## SUPPLIED INFORMATION
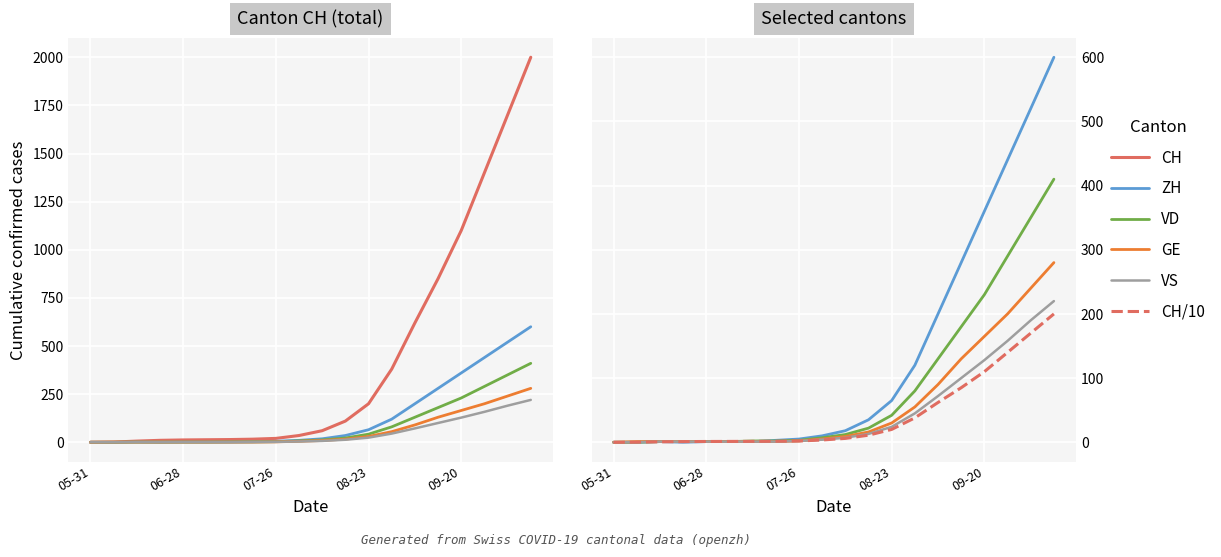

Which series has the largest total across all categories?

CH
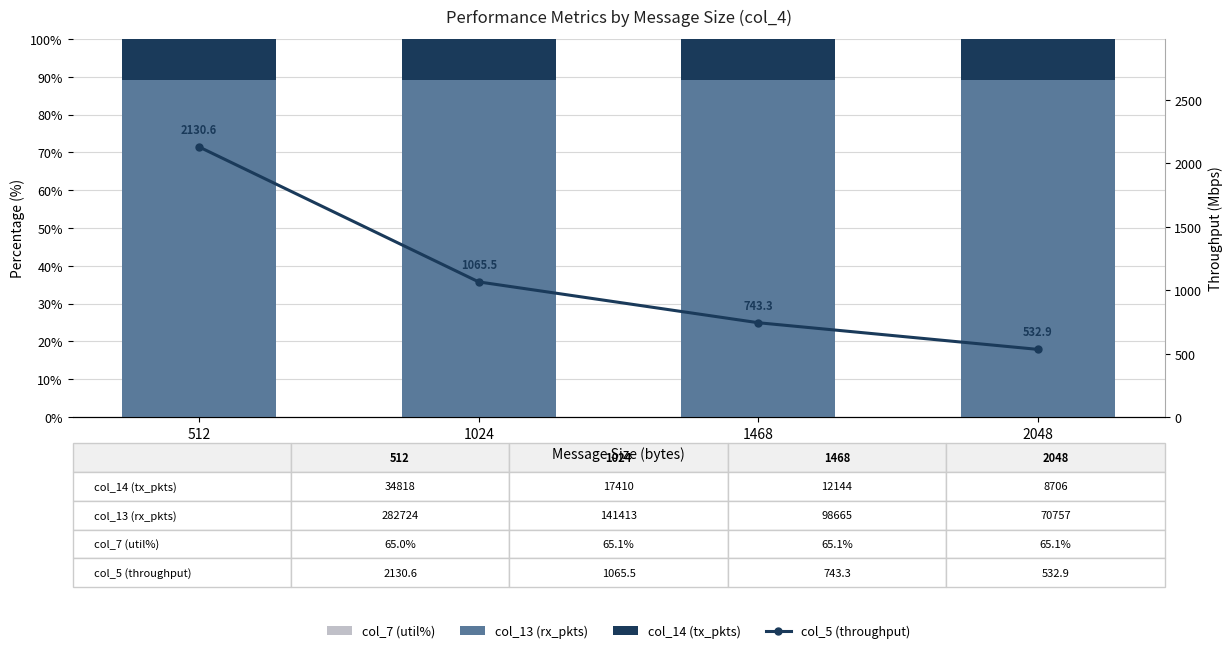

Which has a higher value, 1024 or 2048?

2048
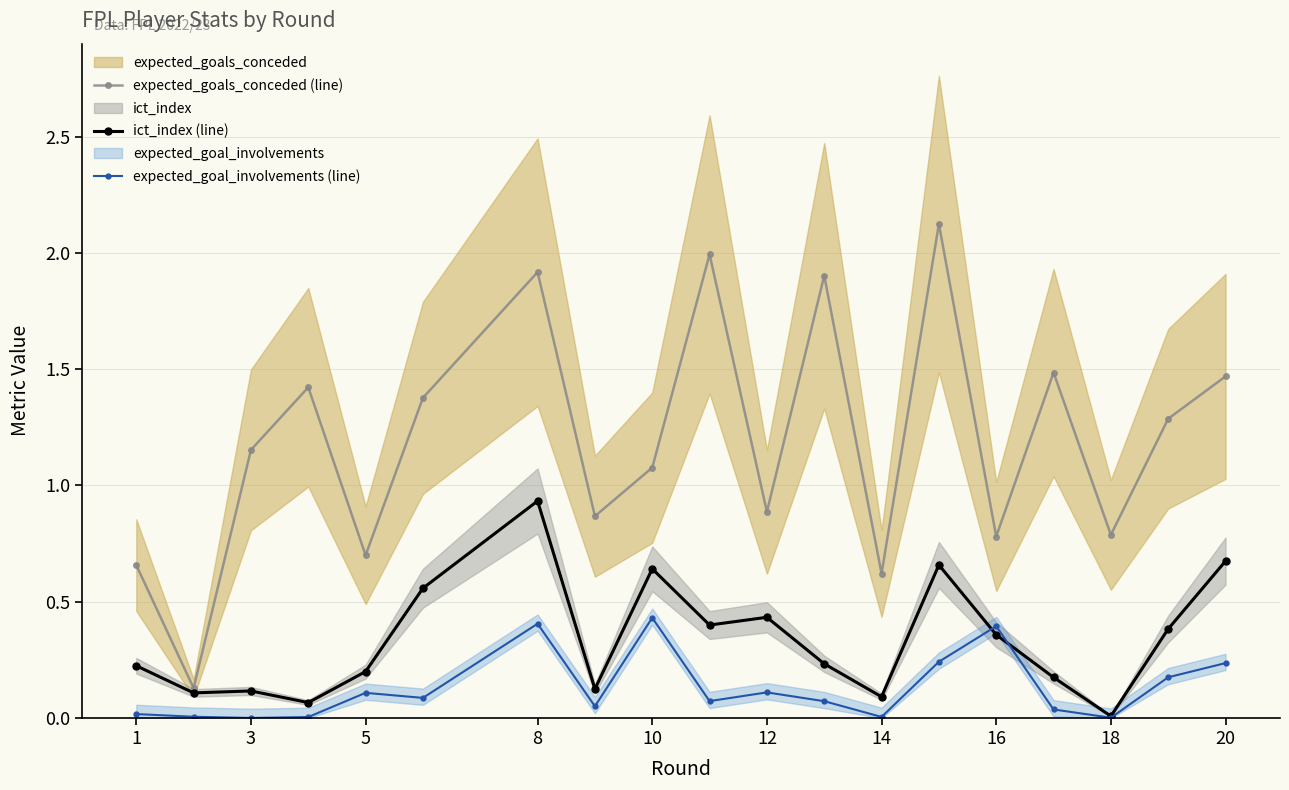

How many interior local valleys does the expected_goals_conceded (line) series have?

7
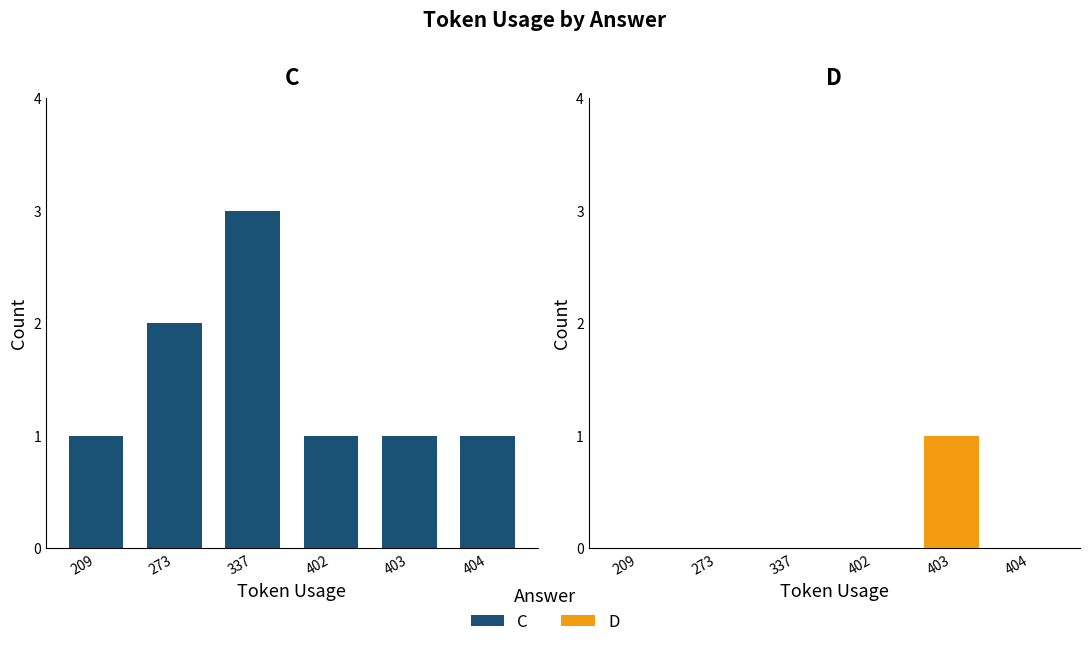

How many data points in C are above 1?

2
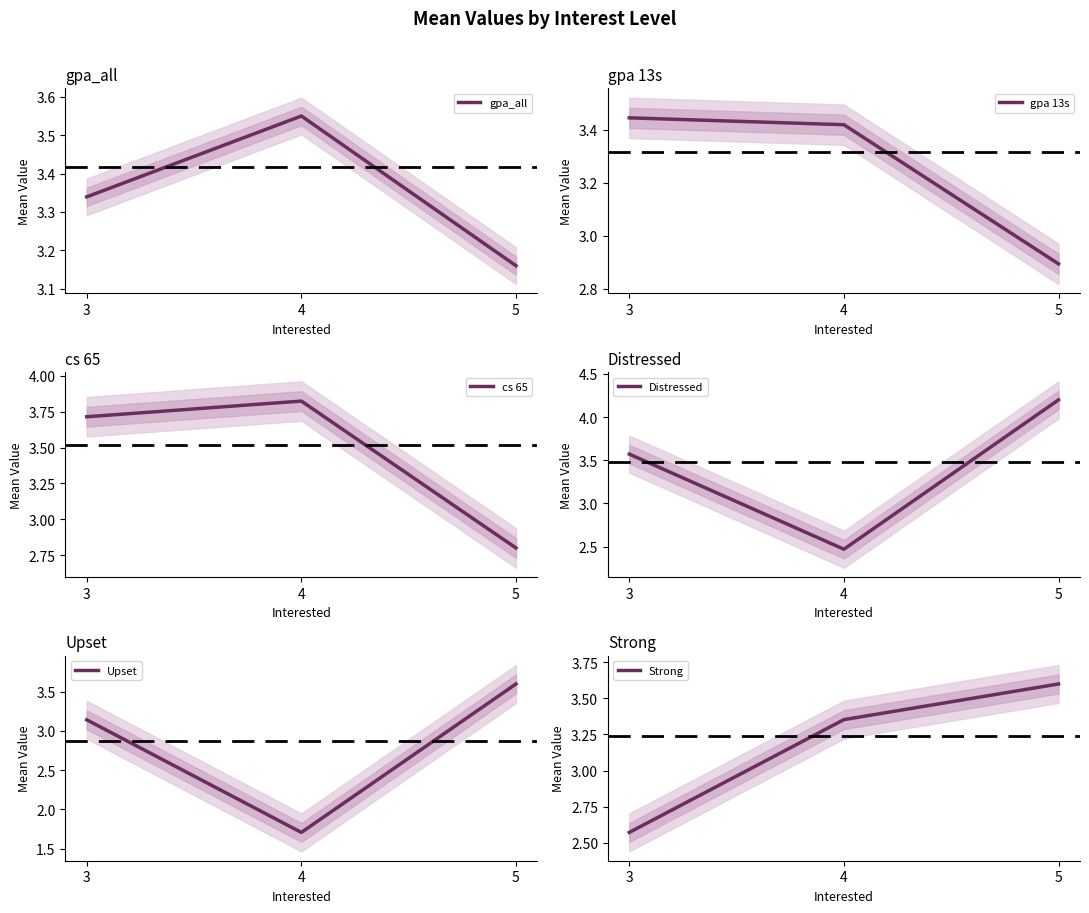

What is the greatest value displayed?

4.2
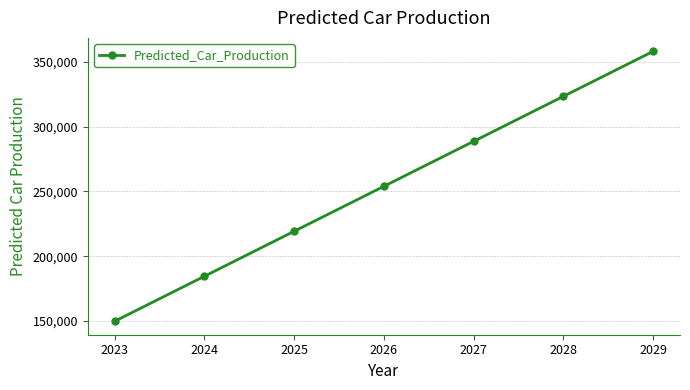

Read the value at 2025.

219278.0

## EXERCISE DESCRIPTION
Pull out and copy every line of the records above that contains the word "series".

## ANSWER TO THIS PROBLEM
Which series has the largest total across all categories?
How many interior local valleys does the expected_goals_conceded (line) series have?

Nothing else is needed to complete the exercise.